Aurory’s USDC Pool Drained On Arbitrum’s DEX Camelot, FTX Loses $53K An Hour On Bankruptcy Fees

Here are some of the major developments from the world of crypto over the past few days
Here are some of the major developments from the world of crypto over the past few days
Here are some of the major developments from the world of crypto over the past few days

A breach on the Solana-based gaming ecosystem Aurory on December 17, 2023 led to a drop of nearly 80 per cent in liquidity of the AURY-USDC pool on the decentralised exchange (DEX) Camelot. According to unconfirmed reports on X (formerly Twitter), the exploit targeted Aurory’s SyncSpace bridge on Arbitrum’s native DEX Camelot around 13:00 UTC, reducing the liquidity of the AURY-USDC pool to roughly $312,000 from $1.5 million.

SyncSpace acts as Aurory’s bridge, allowing users to switch items between on-chain and off-chain with a single transaction. It enables assets earned in-game that are initially off-chain to be moved to the Blockchain when the user chooses to DeSync them.

In a thread on X, Aurory’s team member Tim said that the tokens belonging to the team were stolen and immediately sold. “We’ve been buying back the tokens as we’re investigating what happened,” he said, adding that a post-mortem would be released after an audit is completed.

Previously, in a blog post in October 2022, Aurory’s team had said that a cross-SyncSpace hack was impossible since the technology required signatures to Sync/DeSync assets.

FTX Loses $53K An Hour On Bankruptcy Fees

In the three months ending October 31, 2023, defunct crypto exchange FTX has been burning through approximately $53,000 every hour on bankruptcy lawyers and advisers, according to the latest compensation filings.

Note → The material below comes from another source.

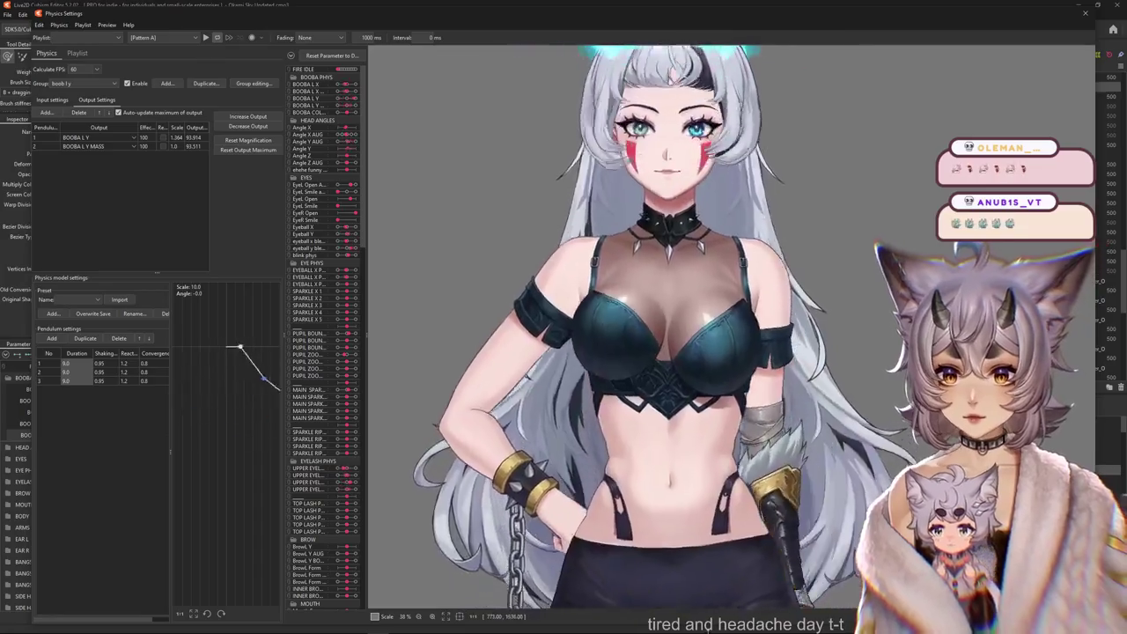
{"action": "left_click_drag", "start_coordinate": [683, 414], "coordinate": [505, 272]}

Court filings from December 5-16, 2023 show that the bankruptcy lawyers have charged at least $118.1 million between August 1, 2023 and October 31, 2023. Over the 92 days, this amounts to $1.3 million per day or $53,300 per hour.

The largest bill came from the management consulting firm Alvarez and Marshall, which charged $35.8 million for its services for the three months, according to Cointelegraph.com.

Blockchain-Based Private Loans Hit $582M, Double From 2022

Blockchain-based lending has regained momentum in 2023, with the value of active tokenised private credit now sitting at $582 million — a staggering 128 per cent increase from 2022, according to latest data from real-world asset loan tracker RWA.xyz.

While it is still far from its peak of $1.5 billion in June 2022, the resurgence could signal that loan-seekers are looking for Blockchain-based alternatives to traditional financiers amid a recent rise in interest rates, say analysts.

The current average percentage rate is 9.64 per cent for Blockchain-based credit protocols, while financiers have been offering small business bank loan interest rates between 5.75 per cent and 11.91 per cent, according to a December 1, 2023 report by NerdWallet.

The loans being taken out aren’t small either. RWA.xyz has tracked $4.5 billion in Blockchain-based loans across 1,804 deals, which means the average loan comes out at about $2.5 million. One of the most noteworthy loan-seekers of late is UK-based asset management firm Fasanara Capital, which took out a $38.3 million loan from Clearpool at a sub-7 per cent base annual percentage yield (APY). Brazilian bank Divibank is another financial institution participating in the market.